(Dataset entries)
# # # # # # #
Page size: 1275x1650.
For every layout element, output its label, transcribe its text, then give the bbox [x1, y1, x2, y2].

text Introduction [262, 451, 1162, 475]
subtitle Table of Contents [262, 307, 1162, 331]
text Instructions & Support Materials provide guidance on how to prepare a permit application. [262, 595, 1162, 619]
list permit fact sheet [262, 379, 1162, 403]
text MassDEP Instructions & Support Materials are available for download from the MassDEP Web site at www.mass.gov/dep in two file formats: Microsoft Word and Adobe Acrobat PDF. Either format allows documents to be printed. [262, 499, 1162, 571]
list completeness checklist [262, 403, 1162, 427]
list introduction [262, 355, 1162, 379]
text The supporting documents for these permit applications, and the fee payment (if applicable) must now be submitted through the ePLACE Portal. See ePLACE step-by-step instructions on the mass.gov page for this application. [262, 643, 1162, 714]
# # # # # # #
■ EXERCISE BRIEF: This exercise calls for repeating every line of the data exactly.

■ FINISHED EXERCISE:
Page size: 1275x1650.
For every layout element, output its label, transcribe its text, then give the bbox [x1, y1, x2, y2].

text Introduction [262, 451, 1162, 475]
subtitle Table of Contents [262, 307, 1162, 331]
text Instructions & Support Materials provide guidance on how to prepare a permit application. [262, 595, 1162, 619]
list permit fact sheet [262, 379, 1162, 403]
text MassDEP Instructions & Support Materials are available for download from the MassDEP Web site at www.mass.gov/dep in two file formats: Microsoft Word and Adobe Acrobat PDF. Either format allows documents to be printed. [262, 499, 1162, 571]
list completeness checklist [262, 403, 1162, 427]
list introduction [262, 355, 1162, 379]
text The supporting documents for these permit applications, and the fee payment (if applicable) must now be submitted through the ePLACE Portal. See ePLACE step-by-step instructions on the mass.gov page for this application. [262, 643, 1162, 714]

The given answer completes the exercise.